Task prompt:
A line below contains "##collections", and a later one contains "- what does". Repeat both, with every line between them, exactly.

====== Information ======

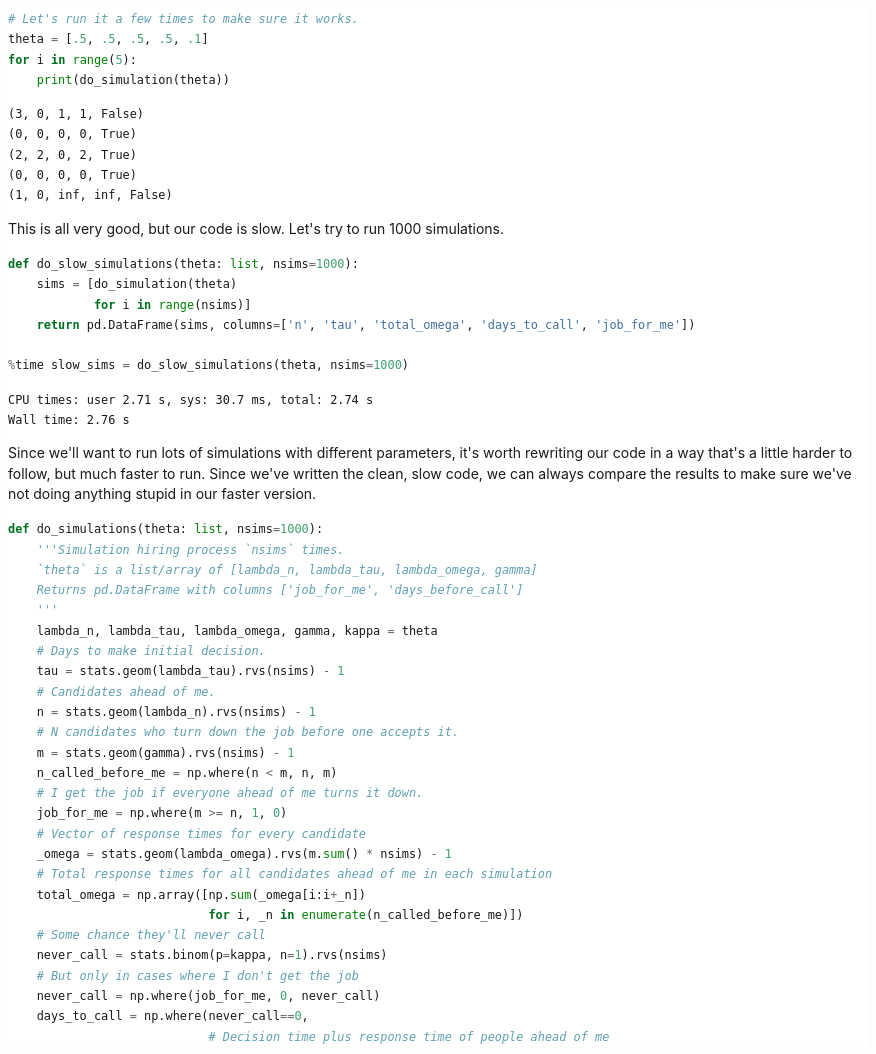 

```python
# Let's run it a few times to make sure it works.
theta = [.5, .5, .5, .5, .1]
for i in range(5):
    print(do_simulation(theta))
```

```txt    
(3, 0, 1, 1, False)
(0, 0, 0, 0, True)
(2, 2, 0, 2, True)
(0, 0, 0, 0, True)
(1, 0, inf, inf, False)
```

This is all very good, but our code is slow.
Let's try to run 1000 simulations.


```python
def do_slow_simulations(theta: list, nsims=1000):
    sims = [do_simulation(theta)
            for i in range(nsims)]
    return pd.DataFrame(sims, columns=['n', 'tau', 'total_omega', 'days_to_call', 'job_for_me'])

%time slow_sims = do_slow_simulations(theta, nsims=1000)
```

```txt
CPU times: user 2.71 s, sys: 30.7 ms, total: 2.74 s
Wall time: 2.76 s
```

Since we'll want to run lots of simulations with different parameters,
it's worth rewriting our code in a way that's a little harder to follow,
but much faster to run.
Since we've written the clean, slow code, 
we can always compare the results to make sure we've not doing anything stupid in our faster version.


```python
def do_simulations(theta: list, nsims=1000):
    '''Simulation hiring process `nsims` times.
    `theta` is a list/array of [lambda_n, lambda_tau, lambda_omega, gamma]
    Returns pd.DataFrame with columns ['job_for_me', 'days_before_call']
    '''
    lambda_n, lambda_tau, lambda_omega, gamma, kappa = theta
    # Days to make initial decision.
    tau = stats.geom(lambda_tau).rvs(nsims) - 1
    # Candidates ahead of me.
    n = stats.geom(lambda_n).rvs(nsims) - 1
    # N candidates who turn down the job before one accepts it.
    m = stats.geom(gamma).rvs(nsims) - 1
    n_called_before_me = np.where(n < m, n, m)
    # I get the job if everyone ahead of me turns it down.
    job_for_me = np.where(m >= n, 1, 0)
    # Vector of response times for every candidate
    _omega = stats.geom(lambda_omega).rvs(m.sum() * nsims) - 1
    # Total response times for all candidates ahead of me in each simulation
    total_omega = np.array([np.sum(_omega[i:i+_n]) 
                            for i, _n in enumerate(n_called_before_me)])
    # Some chance they'll never call
    never_call = stats.binom(p=kappa, n=1).rvs(nsims)
    # But only in cases where I don't get the job
    never_call = np.where(job_for_me, 0, never_call)
    days_to_call = np.where(never_call==0,
                            # Decision time plus response time of people ahead of me
```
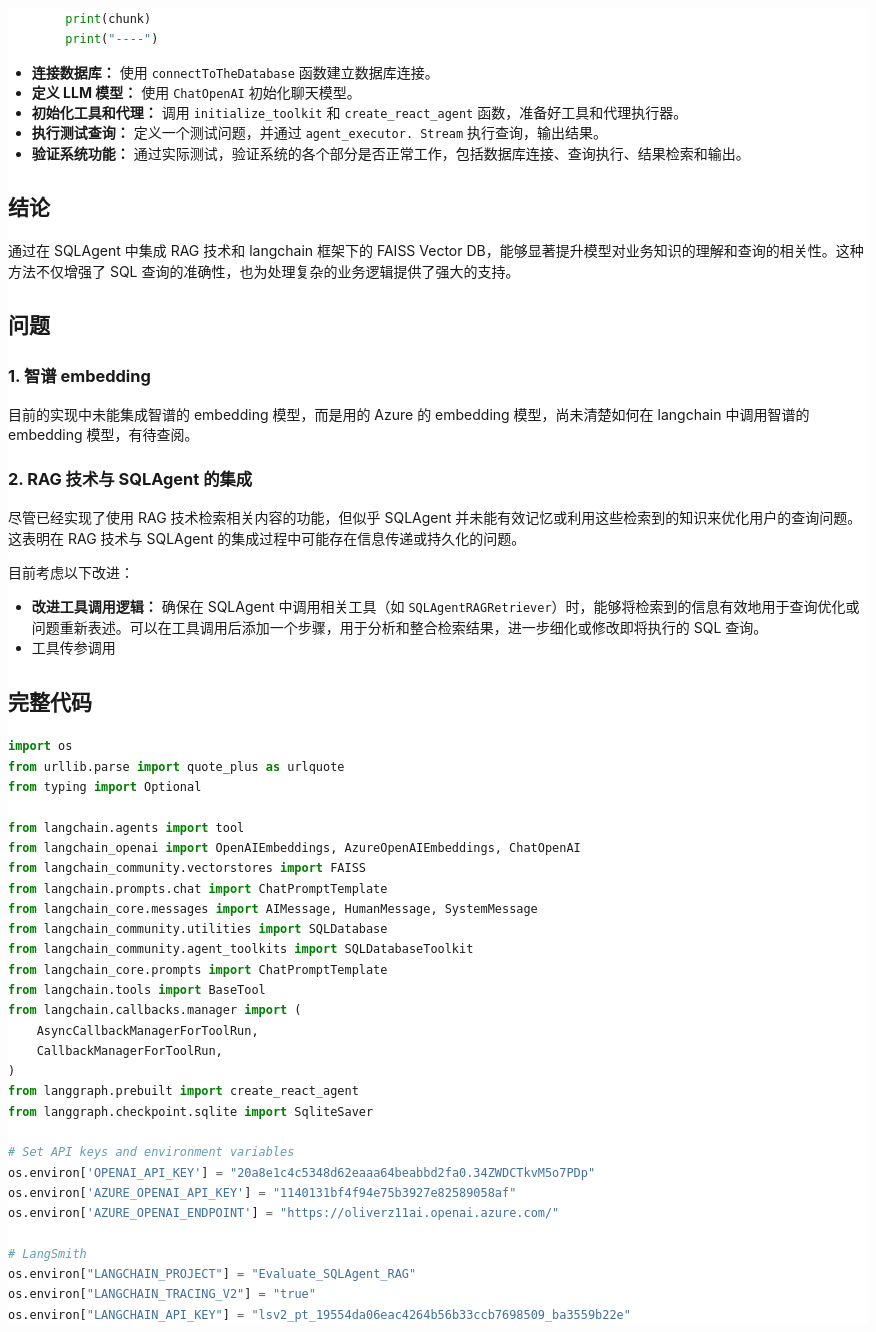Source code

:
```python
        print(chunk)
        print("----")
```

- **连接数据库：** 使用 `connectToTheDatabase` 函数建立数据库连接。
- **定义 LLM 模型：** 使用 `ChatOpenAI` 初始化聊天模型。
- **初始化工具和代理：** 调用 `initialize_toolkit` 和 `create_react_agent` 函数，准备好工具和代理执行器。
- **执行测试查询：** 定义一个测试问题，并通过 `agent_executor. Stream` 执行查询，输出结果。
- **验证系统功能：** 通过实际测试，验证系统的各个部分是否正常工作，包括数据库连接、查询执行、结果检索和输出。

## 结论

通过在 SQLAgent 中集成 RAG 技术和 langchain 框架下的 FAISS Vector DB，能够显著提升模型对业务知识的理解和查询的相关性。这种方法不仅增强了 SQL 查询的准确性，也为处理复杂的业务逻辑提供了强大的支持。

## 问题

### 1. 智谱 embedding

目前的实现中未能集成智谱的 embedding 模型，而是用的 Azure 的 embedding 模型，尚未清楚如何在 langchain 中调用智谱的 embedding 模型，有待查阅。

### 2. RAG 技术与 SQLAgent 的集成

尽管已经实现了使用 RAG 技术检索相关内容的功能，但似乎 SQLAgent 并未能有效记忆或利用这些检索到的知识来优化用户的查询问题。这表明在 RAG 技术与 SQLAgent 的集成过程中可能存在信息传递或持久化的问题。

目前考虑以下改进：
- **改进工具调用逻辑：** 确保在 SQLAgent 中调用相关工具（如 `SQLAgentRAGRetriever`）时，能够将检索到的信息有效地用于查询优化或问题重新表述。可以在工具调用后添加一个步骤，用于分析和整合检索结果，进一步细化或修改即将执行的 SQL 查询。
- 工具传参调用

## 完整代码

```python
import os
from urllib.parse import quote_plus as urlquote
from typing import Optional

from langchain.agents import tool
from langchain_openai import OpenAIEmbeddings, AzureOpenAIEmbeddings, ChatOpenAI
from langchain_community.vectorstores import FAISS
from langchain.prompts.chat import ChatPromptTemplate
from langchain_core.messages import AIMessage, HumanMessage, SystemMessage
from langchain_community.utilities import SQLDatabase
from langchain_community.agent_toolkits import SQLDatabaseToolkit
from langchain_core.prompts import ChatPromptTemplate
from langchain.tools import BaseTool
from langchain.callbacks.manager import (
    AsyncCallbackManagerForToolRun,
    CallbackManagerForToolRun,
)
from langgraph.prebuilt import create_react_agent
from langgraph.checkpoint.sqlite import SqliteSaver

# Set API keys and environment variables
os.environ['OPENAI_API_KEY'] = "20a8e1c4c5348d62eaaa64beabbd2fa0.34ZWDCTkvM5o7PDp"
os.environ['AZURE_OPENAI_API_KEY'] = "1140131bf4f94e75b3927e82589058af"
os.environ['AZURE_OPENAI_ENDPOINT'] = "https://oliverz11ai.openai.azure.com/"

# LangSmith
os.environ["LANGCHAIN_PROJECT"] = "Evaluate_SQLAgent_RAG"
os.environ["LANGCHAIN_TRACING_V2"] = "true"
os.environ["LANGCHAIN_API_KEY"] = "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"
```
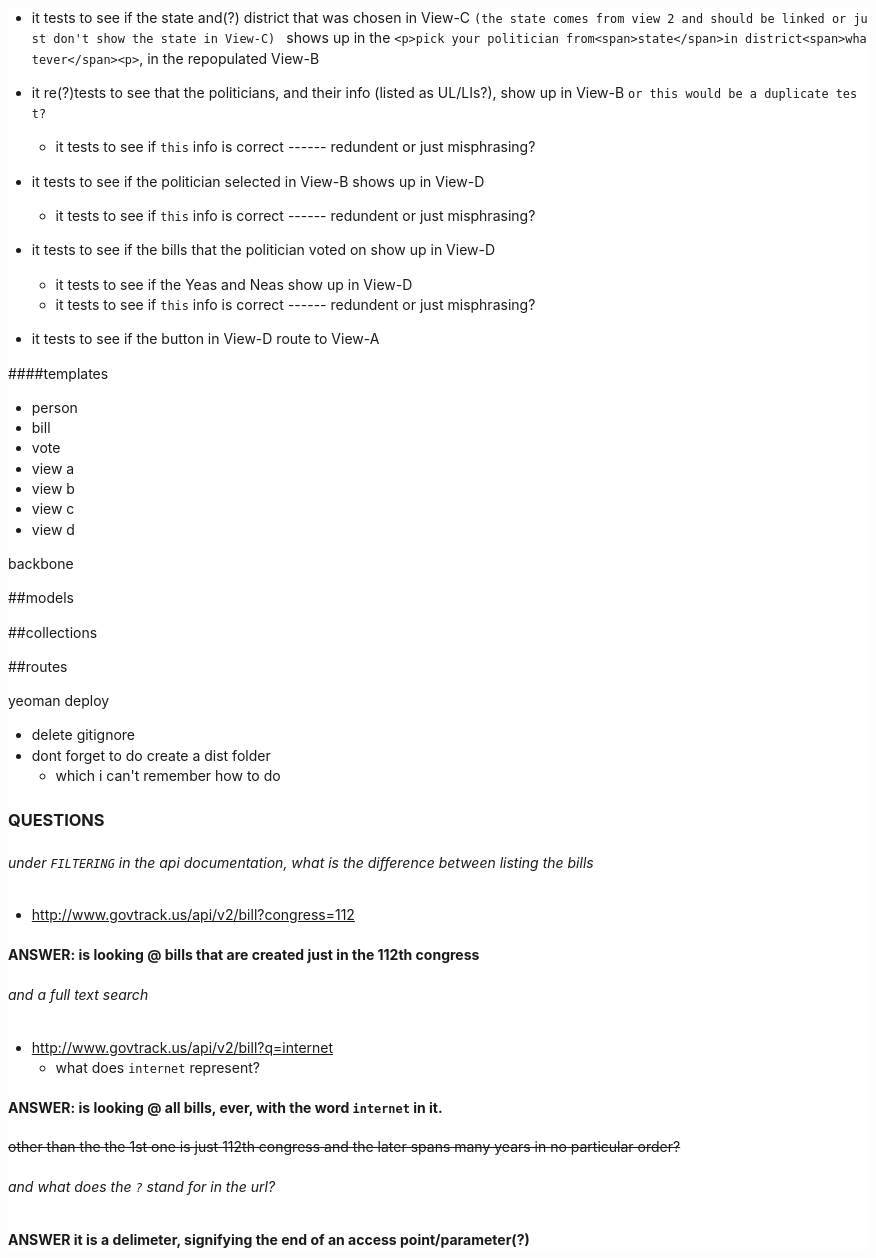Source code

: 
- it tests to see if the state and(?) district that was chosen in View-C ```(the state comes from view 2 and should be linked or just don't show the state in View-C) ``` shows up in the ```<p>pick your politician from<span>state</span>in district<span>whatever</span><p>```, in the repopulated View-B
- it re(?)tests to see that the politicians, and their info (listed as UL/LIs?), show up in View-B ```or this would be a duplicate test?```
	- it tests to see if ```this``` info is correct ------ redundent or just misphrasing?


- it tests to see if the politician selected in View-B shows up in View-D
	- it tests to see if ```this``` info is correct ------ redundent or just misphrasing?

- it tests to see if the bills that the politician voted on show up in View-D
	-  it tests to see if the Yeas and Neas show up in View-D
	- it tests to see if ```this``` info is correct ------ redundent or just misphrasing?
	
- it tests to see if the button in View-D route to View-A
  
####templates  

- person
- bill
- vote
- view a
- view b
- view c
- view d

backbone  
  
##models

##collections  

##routes

yeoman deploy  

-  delete gitignore
- dont forget to do create a dist folder
	- which i can't remember how to do


### QUESTIONS  
###### under ```FILTERING``` in the api documentation, what is the difference between listing the bills  
- http://www.govtrack.us/api/v2/bill?congress=112
#### ANSWER: is looking @ bills that are created just in the 112th congress
###### and a full text search  
- http://www.govtrack.us/api/v2/bill?q=internet
	- what does ```internet``` represent?
#### ANSWER: is looking @ all bills, ever, with the word ```internet``` in it.
~~other than the the 1st one is just 112th congress and the later spans many years in no particular order?~~
###### and what does the ```?``` stand for in the url?   
#### ANSWER it is a delimeter, signifying the end of an access point/parameter(?)
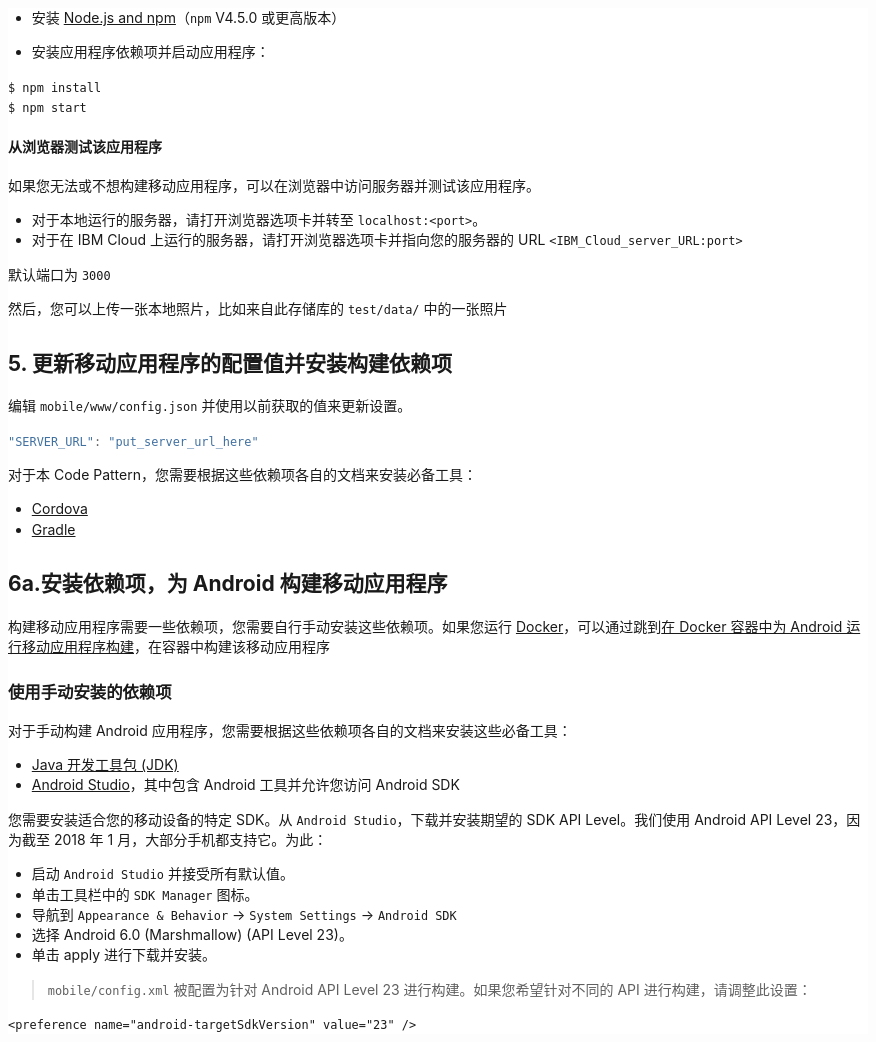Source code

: * 安装 [Node.js and npm](https://nodejs.org/en/download/)（`npm` V4.5.0 或更高版本）

* 安装应用程序依赖项并启动应用程序：

```
$ npm install
$ npm start
```

#### 从浏览器测试该应用程序

如果您无法或不想构建移动应用程序，可以在浏览器中访问服务器并测试该应用程序。

* 对于本地运行的服务器，请打开浏览器选项卡并转至 `localhost:<port>`。
* 对于在 IBM Cloud 上运行的服务器，请打开浏览器选项卡并指向您的服务器的 URL `<IBM_Cloud_server_URL:port>`

默认端口为 `3000`

然后，您可以上传一张本地照片，比如来自此存储库的 `test/data/` 中的一张照片

## 5. 更新移动应用程序的配置值并安装构建依赖项

编辑 `mobile/www/config.json` 并使用以前获取的值来更新设置。

```javascript
"SERVER_URL": "put_server_url_here"
```

对于本 Code Pattern，您需要根据这些依赖项各自的文档来安装必备工具：

* [Cordova](https://cordova.apache.org/docs/en/latest/guide/platforms/android/index.html)
* [Gradle](https://gradle.org/install/)

## 6a.安装依赖项，为 Android 构建移动应用程序

构建移动应用程序需要一些依赖项，您需要自行手动安装这些依赖项。如果您运行 [Docker](https://docs.docker.com/engine/installation/)，可以通过跳到[在 Docker 容器中为 Android 运行移动应用程序构建](#6b-run-mobile-application-build-in-docker-container-for-android)，在容器中构建该移动应用程序

### 使用手动安装的依赖项

对于手动构建 Android 应用程序，您需要根据这些依赖项各自的文档来安装这些必备工具：

* [Java 开发工具包 (JDK)](http://www.oracle.com/technetwork/java/javase/downloads/jdk8-downloads-2133151.html)
* [Android Studio](https://developer.android.com/studio/)，其中包含 Android 工具并允许您访问 Android SDK

您需要安装适合您的移动设备的特定 SDK。从 `Android Studio`，下载并安装期望的 SDK API Level。我们使用 Android API Level 23，因为截至 2018 年 1 月，大部分手机都支持它。为此：

* 启动 `Android Studio` 并接受所有默认值。
* 单击工具栏中的 `SDK Manager` 图标。
* 导航到 `Appearance & Behavior` -> `System Settings` -> `Android SDK`
* 选择 Android 6.0 (Marshmallow) (API Level 23)。
* 单击 apply 进行下载并安装。

> ``mobile/config.xml`` 被配置为针对 Android API Level 23 进行构建。如果您希望针对不同的 API 进行构建，请调整此设置：
```
<preference name="android-targetSdkVersion" value="23" />
```
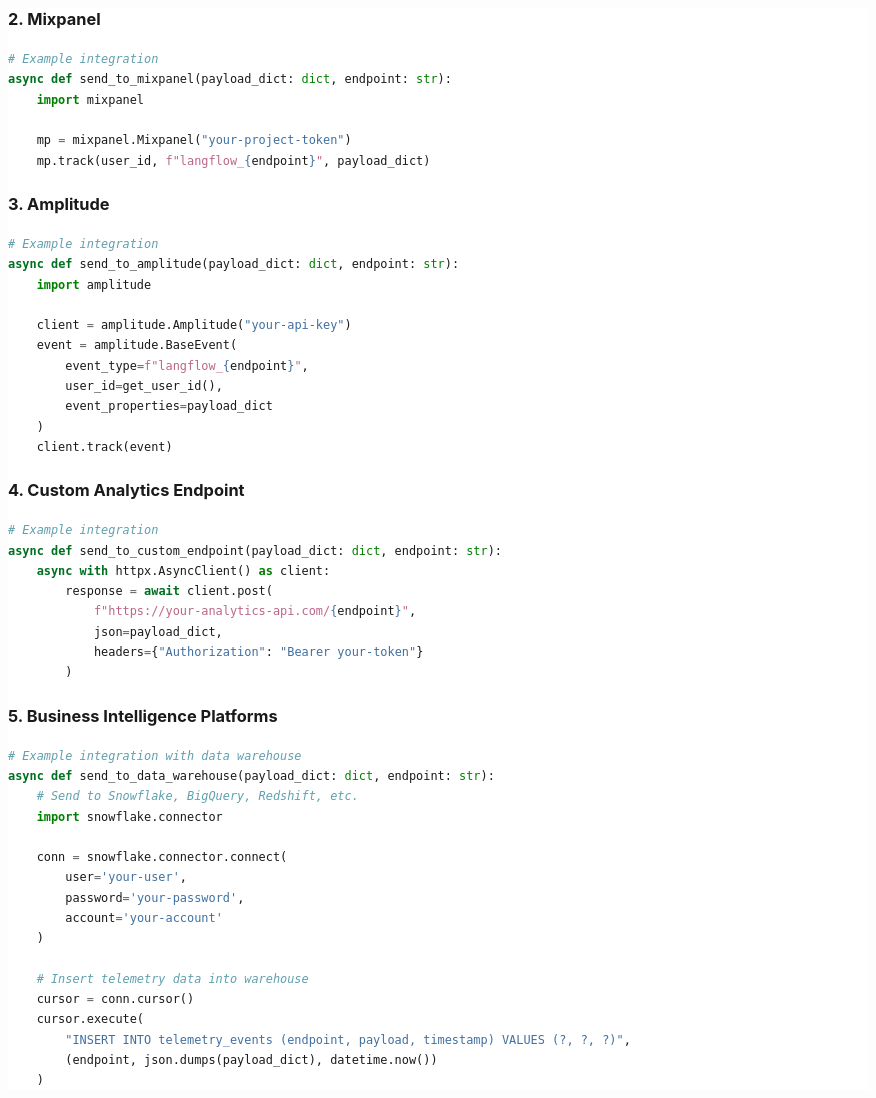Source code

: ### 2. Mixpanel
```python
# Example integration
async def send_to_mixpanel(payload_dict: dict, endpoint: str):
    import mixpanel
    
    mp = mixpanel.Mixpanel("your-project-token")
    mp.track(user_id, f"langflow_{endpoint}", payload_dict)
```

### 3. Amplitude
```python
# Example integration
async def send_to_amplitude(payload_dict: dict, endpoint: str):
    import amplitude
    
    client = amplitude.Amplitude("your-api-key")
    event = amplitude.BaseEvent(
        event_type=f"langflow_{endpoint}",
        user_id=get_user_id(),
        event_properties=payload_dict
    )
    client.track(event)
```

### 4. Custom Analytics Endpoint
```python
# Example integration
async def send_to_custom_endpoint(payload_dict: dict, endpoint: str):
    async with httpx.AsyncClient() as client:
        response = await client.post(
            f"https://your-analytics-api.com/{endpoint}",
            json=payload_dict,
            headers={"Authorization": "Bearer your-token"}
        )
```

### 5. Business Intelligence Platforms
```python
# Example integration with data warehouse
async def send_to_data_warehouse(payload_dict: dict, endpoint: str):
    # Send to Snowflake, BigQuery, Redshift, etc.
    import snowflake.connector
    
    conn = snowflake.connector.connect(
        user='your-user',
        password='your-password',
        account='your-account'
    )
    
    # Insert telemetry data into warehouse
    cursor = conn.cursor()
    cursor.execute(
        "INSERT INTO telemetry_events (endpoint, payload, timestamp) VALUES (?, ?, ?)",
        (endpoint, json.dumps(payload_dict), datetime.now())
    )
```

======

Answer to the exercise:
##collections  

##routes

yeoman deploy  

-  delete gitignore
- dont forget to do create a dist folder
	- which i can't remember how to do


### QUESTIONS  
###### under ```FILTERING``` in the api documentation, what is the difference between listing the bills  
- http://www.govtrack.us/api/v2/bill?congress=112
#### ANSWER: is looking @ bills that are created just in the 112th congress
###### and a full text search  
- http://www.govtrack.us/api/v2/bill?q=internet
	- what does ```internet``` represent?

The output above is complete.